**What you have to do**
Reproduce all of the material below line for line, keeping every character, space, and line break unchanged.

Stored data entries
[Start of section]

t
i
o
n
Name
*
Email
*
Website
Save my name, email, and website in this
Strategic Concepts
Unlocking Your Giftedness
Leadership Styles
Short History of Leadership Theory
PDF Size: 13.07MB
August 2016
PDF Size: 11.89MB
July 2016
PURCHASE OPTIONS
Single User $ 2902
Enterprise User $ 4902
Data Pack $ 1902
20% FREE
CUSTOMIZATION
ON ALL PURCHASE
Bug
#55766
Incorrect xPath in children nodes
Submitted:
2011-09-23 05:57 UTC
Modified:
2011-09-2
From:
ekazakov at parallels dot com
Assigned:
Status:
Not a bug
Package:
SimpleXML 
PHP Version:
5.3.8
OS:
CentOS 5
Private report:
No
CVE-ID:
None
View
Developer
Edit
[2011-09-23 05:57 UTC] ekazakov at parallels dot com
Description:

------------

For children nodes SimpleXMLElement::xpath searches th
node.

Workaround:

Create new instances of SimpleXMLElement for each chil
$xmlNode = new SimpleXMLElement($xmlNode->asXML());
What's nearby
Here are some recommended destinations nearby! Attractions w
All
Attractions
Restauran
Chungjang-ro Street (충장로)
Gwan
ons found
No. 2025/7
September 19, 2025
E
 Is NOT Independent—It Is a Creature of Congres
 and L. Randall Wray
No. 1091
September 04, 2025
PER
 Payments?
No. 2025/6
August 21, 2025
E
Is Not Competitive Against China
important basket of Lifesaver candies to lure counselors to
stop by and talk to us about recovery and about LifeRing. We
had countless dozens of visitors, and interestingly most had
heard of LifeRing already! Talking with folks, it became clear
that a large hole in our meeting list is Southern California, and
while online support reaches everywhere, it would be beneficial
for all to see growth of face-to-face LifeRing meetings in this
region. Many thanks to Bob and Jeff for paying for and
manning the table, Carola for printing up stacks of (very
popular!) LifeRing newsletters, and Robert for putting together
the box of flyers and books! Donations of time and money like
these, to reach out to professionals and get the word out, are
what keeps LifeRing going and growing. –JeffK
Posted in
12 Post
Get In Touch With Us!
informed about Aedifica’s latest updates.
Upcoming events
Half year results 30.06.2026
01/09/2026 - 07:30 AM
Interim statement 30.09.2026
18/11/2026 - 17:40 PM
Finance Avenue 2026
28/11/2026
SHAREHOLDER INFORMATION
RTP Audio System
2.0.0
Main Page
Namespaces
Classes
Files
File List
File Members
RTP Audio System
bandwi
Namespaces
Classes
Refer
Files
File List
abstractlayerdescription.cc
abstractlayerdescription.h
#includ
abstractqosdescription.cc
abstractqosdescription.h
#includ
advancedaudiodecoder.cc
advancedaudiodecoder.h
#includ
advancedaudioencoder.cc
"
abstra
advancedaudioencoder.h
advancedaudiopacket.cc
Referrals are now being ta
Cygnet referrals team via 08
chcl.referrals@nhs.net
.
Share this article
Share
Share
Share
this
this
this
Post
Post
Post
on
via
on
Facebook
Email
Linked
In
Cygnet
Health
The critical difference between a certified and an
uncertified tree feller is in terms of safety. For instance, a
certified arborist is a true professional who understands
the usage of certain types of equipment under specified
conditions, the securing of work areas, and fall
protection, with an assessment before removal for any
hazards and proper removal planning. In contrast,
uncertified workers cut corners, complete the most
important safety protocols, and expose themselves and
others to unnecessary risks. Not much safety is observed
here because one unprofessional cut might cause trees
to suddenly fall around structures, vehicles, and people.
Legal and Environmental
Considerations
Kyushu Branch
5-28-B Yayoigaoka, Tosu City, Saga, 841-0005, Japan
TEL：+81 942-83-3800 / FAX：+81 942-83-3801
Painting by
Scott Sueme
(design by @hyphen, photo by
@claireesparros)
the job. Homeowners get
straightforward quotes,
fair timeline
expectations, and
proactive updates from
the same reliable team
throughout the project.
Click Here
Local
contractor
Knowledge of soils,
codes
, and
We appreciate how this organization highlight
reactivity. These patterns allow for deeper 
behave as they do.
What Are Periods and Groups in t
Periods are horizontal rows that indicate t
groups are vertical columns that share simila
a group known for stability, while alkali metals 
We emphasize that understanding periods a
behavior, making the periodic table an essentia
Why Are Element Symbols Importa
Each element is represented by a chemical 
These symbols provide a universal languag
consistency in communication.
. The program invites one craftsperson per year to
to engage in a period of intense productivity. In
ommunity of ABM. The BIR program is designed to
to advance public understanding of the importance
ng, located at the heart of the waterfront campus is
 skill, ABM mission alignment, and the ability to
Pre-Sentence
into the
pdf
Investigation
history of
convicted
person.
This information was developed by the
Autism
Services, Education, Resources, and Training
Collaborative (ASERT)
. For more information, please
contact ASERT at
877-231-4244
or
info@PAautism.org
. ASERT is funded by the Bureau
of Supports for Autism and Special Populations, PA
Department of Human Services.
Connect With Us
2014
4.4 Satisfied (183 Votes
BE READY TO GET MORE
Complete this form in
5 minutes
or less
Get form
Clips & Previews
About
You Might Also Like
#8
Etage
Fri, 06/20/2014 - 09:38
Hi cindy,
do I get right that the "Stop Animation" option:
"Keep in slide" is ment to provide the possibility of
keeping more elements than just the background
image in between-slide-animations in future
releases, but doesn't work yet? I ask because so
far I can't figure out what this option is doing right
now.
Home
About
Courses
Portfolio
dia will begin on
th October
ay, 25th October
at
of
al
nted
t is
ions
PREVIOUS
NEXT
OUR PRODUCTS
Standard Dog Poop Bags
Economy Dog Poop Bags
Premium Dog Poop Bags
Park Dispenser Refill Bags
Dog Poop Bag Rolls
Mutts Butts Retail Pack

[End of section]

**Answer area**
t
i
o
n
Name
*
Email
*
Website
Save my name, email, and website in this
Strategic Concepts
Unlocking Your Giftedness
Leadership Styles
Short History of Leadership Theory
PDF Size: 13.07MB
August 2016
PDF Size: 11.89MB
July 2016
PURCHASE OPTIONS
Single User $ 2902
Enterprise User $ 4902
Data Pack $ 1902
20% FREE
CUSTOMIZATION
ON ALL PURCHASE
Bug
#55766
Incorrect xPath in children nodes
Submitted:
2011-09-23 05:57 UTC
Modified:
2011-09-2
From:
ekazakov at parallels dot com
Assigned:
Status:
Not a bug
Package:
SimpleXML 
PHP Version:
5.3.8
OS:
CentOS 5
Private report:
No
CVE-ID:
None
View
Developer
Edit
[2011-09-23 05:57 UTC] ekazakov at parallels dot com
Description:

------------

For children nodes SimpleXMLElement::xpath searches th
node.

Workaround:

Create new instances of SimpleXMLElement for each chil
$xmlNode = new SimpleXMLElement($xmlNode->asXML());
What's nearby
Here are some recommended destinations nearby! Attractions w
All
Attractions
Restauran
Chungjang-ro Street (충장로)
Gwan
ons found
No. 2025/7
September 19, 2025
E
 Is NOT Independent—It Is a Creature of Congres
 and L. Randall Wray
No. 1091
September 04, 2025
PER
 Payments?
No. 2025/6
August 21, 2025
E
Is Not Competitive Against China
important basket of Lifesaver candies to lure counselors to
stop by and talk to us about recovery and about LifeRing. We
had countless dozens of visitors, and interestingly most had
heard of LifeRing already! Talking with folks, it became clear
that a large hole in our meeting list is Southern California, and
while online support reaches everywhere, it would be beneficial
for all to see growth of face-to-face LifeRing meetings in this
region. Many thanks to Bob and Jeff for paying for and
manning the table, Carola for printing up stacks of (very
popular!) LifeRing newsletters, and Robert for putting together
the box of flyers and books! Donations of time and money like
these, to reach out to professionals and get the word out, are
what keeps LifeRing going and growing. –JeffK
Posted in
12 Post
Get In Touch With Us!
informed about Aedifica’s latest updates.
Upcoming events
Half year results 30.06.2026
01/09/2026 - 07:30 AM
Interim statement 30.09.2026
18/11/2026 - 17:40 PM
Finance Avenue 2026
28/11/2026
SHAREHOLDER INFORMATION
RTP Audio System
2.0.0
Main Page
Namespaces
Classes
Files
File List
File Members
RTP Audio System
bandwi
Namespaces
Classes
Refer
Files
File List
abstractlayerdescription.cc
abstractlayerdescription.h
#includ
abstractqosdescription.cc
abstractqosdescription.h
#includ
advancedaudiodecoder.cc
advancedaudiodecoder.h
#includ
advancedaudioencoder.cc
"
abstra
advancedaudioencoder.h
advancedaudiopacket.cc
Referrals are now being ta
Cygnet referrals team via 08
chcl.referrals@nhs.net
.
Share this article
Share
Share
Share
this
this
this
Post
Post
Post
on
via
on
Facebook
Email
Linked
In
Cygnet
Health
The critical difference between a certified and an
uncertified tree feller is in terms of safety. For instance, a
certified arborist is a true professional who understands
the usage of certain types of equipment under specified
conditions, the securing of work areas, and fall
protection, with an assessment before removal for any
hazards and proper removal planning. In contrast,
uncertified workers cut corners, complete the most
important safety protocols, and expose themselves and
others to unnecessary risks. Not much safety is observed
here because one unprofessional cut might cause trees
to suddenly fall around structures, vehicles, and people.
Legal and Environmental
Considerations
Kyushu Branch
5-28-B Yayoigaoka, Tosu City, Saga, 841-0005, Japan
TEL：+81 942-83-3800 / FAX：+81 942-83-3801
Painting by
Scott Sueme
(design by @hyphen, photo by
@claireesparros)
the job. Homeowners get
straightforward quotes,
fair timeline
expectations, and
proactive updates from
the same reliable team
throughout the project.
Click Here
Local
contractor
Knowledge of soils,
codes
, and
We appreciate how this organization highlight
reactivity. These patterns allow for deeper 
behave as they do.
What Are Periods and Groups in t
Periods are horizontal rows that indicate t
groups are vertical columns that share simila
a group known for stability, while alkali metals 
We emphasize that understanding periods a
behavior, making the periodic table an essentia
Why Are Element Symbols Importa
Each element is represented by a chemical 
These symbols provide a universal languag
consistency in communication.
. The program invites one craftsperson per year to
to engage in a period of intense productivity. In
ommunity of ABM. The BIR program is designed to
to advance public understanding of the importance
ng, located at the heart of the waterfront campus is
 skill, ABM mission alignment, and the ability to
Pre-Sentence
into the
pdf
Investigation
history of
convicted
person.
This information was developed by the
Autism
Services, Education, Resources, and Training
Collaborative (ASERT)
. For more information, please
contact ASERT at
877-231-4244
or
info@PAautism.org
. ASERT is funded by the Bureau
of Supports for Autism and Special Populations, PA
Department of Human Services.
Connect With Us
2014
4.4 Satisfied (183 Votes
BE READY TO GET MORE
Complete this form in
5 minutes
or less
Get form
Clips & Previews
About
You Might Also Like
#8
Etage
Fri, 06/20/2014 - 09:38
Hi cindy,
do I get right that the "Stop Animation" option:
"Keep in slide" is ment to provide the possibility of
keeping more elements than just the background
image in between-slide-animations in future
releases, but doesn't work yet? I ask because so
far I can't figure out what this option is doing right
now.
Home
About
Courses
Portfolio
dia will begin on
th October
ay, 25th October
at
of
al
nted
t is
ions
PREVIOUS
NEXT
OUR PRODUCTS
Standard Dog Poop Bags
Economy Dog Poop Bags
Premium Dog Poop Bags
Park Dispenser Refill Bags
Dog Poop Bag Rolls
Mutts Butts Retail Pack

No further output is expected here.